Compute the integral \(\displaystyle \int (x^2-3x)e^x\,dx\)
\(\displaystyle \int (x^2-3x)e^x\,dx =(x^2-5x+5)e^x+C\)
First we'll set \[\begin{array}{ll} u=x^2-3x & dv=e^x\,dx \\ du=(2x-3)\,dx \quad & v=e^x \end{array}\] So we find that \[\begin{aligned} \int (x^2-3x)e^x\,dx =(x^2-3x)e^x-\int (2x-3)e^x\,dx \end{aligned}\] So now we set \[\begin{array}{ll} u=2x-3 & dv=e^x\,dx \\ du=2\,dx \quad & v=e^x \end{array}\] Which gives us \[\begin{aligned} \int (x^2-3x)e^x\,dx &=(x^2-3x)e^x-\left[(2x-3)e^x-\int 2e^x\,dx\right] \\ &=(x^2-3x)e^x-(2x-3)e^x+\int 2e^x\,dx \\ &=(x^2-3x)e^x-(2x-3)e^x+2e^x+C \\ &=(x^2-5x+5)e^x+C \end{aligned}\]
Using the Product Rule, if \(f(x)=(x^2-5x+5)e^x\), then \[ f'(x)=(2x-5)e^x+(x^2-5x+5)e^x =(x^2-3x)e^x \] as desired.
Notice that since the polynomial was quadratic, we needed to do integration by parts twice. In the next example, the polynomial is cubic.
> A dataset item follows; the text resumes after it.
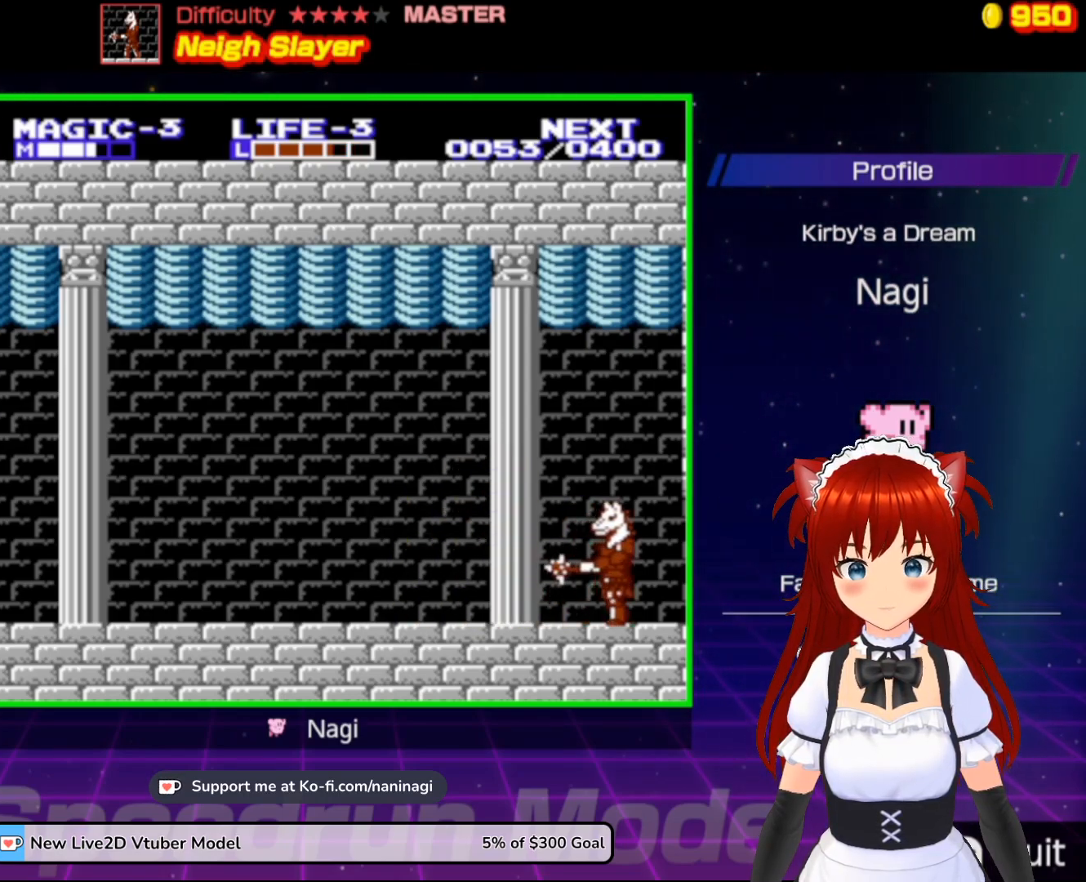
{"buttons": [], "events": [[200, "B", "up"], [200, "DPAD_RIGHT", "up"]]}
So we expect three integrations by parts.
Compute the integral \(\displaystyle \int x^3\cos x\,dx\)
\(\displaystyle \int x^3\cos x =x^3\sin x+3x^2\cos x-6x\sin x-6\cos x+C\)
\(\begin{array}{ll} u=x^3 & dv=\cos x\,dx \\ du=3x^2\,dx \quad & v=\sin x \end{array}\) \[ \int x^3\cos x\,dx=x^3\sin x-3\int x^2\sin x\,dx \] \(\begin{array}{ll} u=x^2 & dv=\sin x\,dx \\ du=2x\,dx \quad & v=-\cos x \end{array}\) \[ =x^3\sin x-3\left(-x^2\cos x-\int -2x\cos x\,dx\right) \] Simplify: \[ =x^3\sin x+3x^2\cos x-6\int x\cos x\,dx \] \(\begin{array}{ll} u=x & dv=\cos x\,dx \\ du=dx \quad & v=\sin x \end{array}\) \[ =x^3\sin x+3x^2\cos x-6\left(x\sin x-\int \sin x\,dx\right) \] Simplify: \[ =x^3\sin x+3x^2\cos x-6x\sin x+6\int \sin x\,dx \] \(\int \sin x\,dx=-\cos x+C\): \[ =x^3\sin x+3x^2\cos x-6x\sin x-6\cos x+C \]
Using the Product Rule, if \(f(x)=x^3\sin x+3x^2\cos x-6x\sin x-6\cos x\), then \[\begin{aligned} f'(x)&=3x^2\sin x+x^3\cos x+6x\cos x-3x^2\sin x-6\sin x-6x\cos x+6\sin x \\ &=x^3\cos x \end{aligned}\] as desired.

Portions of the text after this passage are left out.